Diagnosis and Treatment

If you experience migraines or any type of frequent, intense headaches, you should see your health care provider for a diagnosis.  A doctor can generally diagnosis migraines based upon the patient’s description of symptoms and a review of any relevant family history.  An imaging test, such as an MRI or CT scan, may also be conducted. 

When it comes to treating migraines, there are two categories of medicine: relief and preventative.  Relief medications, taken once a migraine attack is underway, include:  

  • Pain relievers, such as aspirin or ibuprofen
  • Triptans, a type of prescription drug that help block pain pathways in the brain
  • Anti-nausea drugs
  • Other drugs that treat pain and sensitivity to sound and light

Opioid drugs are generally only prescribed as a last resort for relief, given their highly addictive nature. 

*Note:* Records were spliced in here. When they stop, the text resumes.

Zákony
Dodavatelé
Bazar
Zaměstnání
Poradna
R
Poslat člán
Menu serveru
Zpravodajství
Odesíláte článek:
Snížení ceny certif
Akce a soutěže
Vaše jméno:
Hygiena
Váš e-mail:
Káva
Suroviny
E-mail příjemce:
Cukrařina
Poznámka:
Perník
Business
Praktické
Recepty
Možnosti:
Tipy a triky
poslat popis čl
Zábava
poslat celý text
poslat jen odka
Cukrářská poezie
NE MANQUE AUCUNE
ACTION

There are also a number of preventative medications that your doctor may prescribe in an effort to reduce the frequency of migraines, as well as their duration when they do occur:

  • Blood pressure-lowering medications
  • Antidepressants
  • Anti-seizure medications
  • Botulinum injections
  • Monoclonal antibody injections

Prevention & Management

In addition to seeing your doctor and taking any medicine prescribed in order to prevent or lessen the impact of migraines, there are several proactive things you can do on a daily basis to reduce the frequency of migraines:

  • Practice relaxation techniques in order to mitigate stress.
  • Sleep well: Having a set sleep schedule, in which you neither sleep too much or too little, is helpful.
  • Eat well: Eat your meals regularly, at approximately the same time each day.
  • Stay hydrated: drink plenty of water (at least 64 ounces a day) and avoid drinking too much alcohol or caffeine.
  • Get regular exercise: exercise helps reduce tension, a key factor in migraines. Walking, running, biking or swimming can all help.

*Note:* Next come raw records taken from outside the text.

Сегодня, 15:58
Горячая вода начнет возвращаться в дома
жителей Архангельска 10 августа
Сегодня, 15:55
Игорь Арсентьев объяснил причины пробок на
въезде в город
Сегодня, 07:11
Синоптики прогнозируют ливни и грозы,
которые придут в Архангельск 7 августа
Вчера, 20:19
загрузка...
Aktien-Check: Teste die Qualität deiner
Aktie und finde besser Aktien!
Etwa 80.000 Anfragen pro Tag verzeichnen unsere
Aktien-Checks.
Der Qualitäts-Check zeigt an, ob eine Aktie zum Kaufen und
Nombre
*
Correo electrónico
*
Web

When you do get a migraine, try keeping a log or diary of what happens.  Noting when the attack occurs and what preceded it can help to establish triggers that may help you learn how best to reduce attacks in the future. 

Living with Migraines

As painful and disruptive as migraines are, they can be managed with treatment so they occur less frequently and are not as severe when they do happen.  Identifying, understanding and avoiding migraine triggers also helps. 

Everyone gets headaches occasionally, but if you get them frequently or they are especially intense, go see your doctor about it.  If you suffer from migraines, a proper diagnosis, the right medication and lifestyle adjustments may help make your migraines be less frequent and less severe.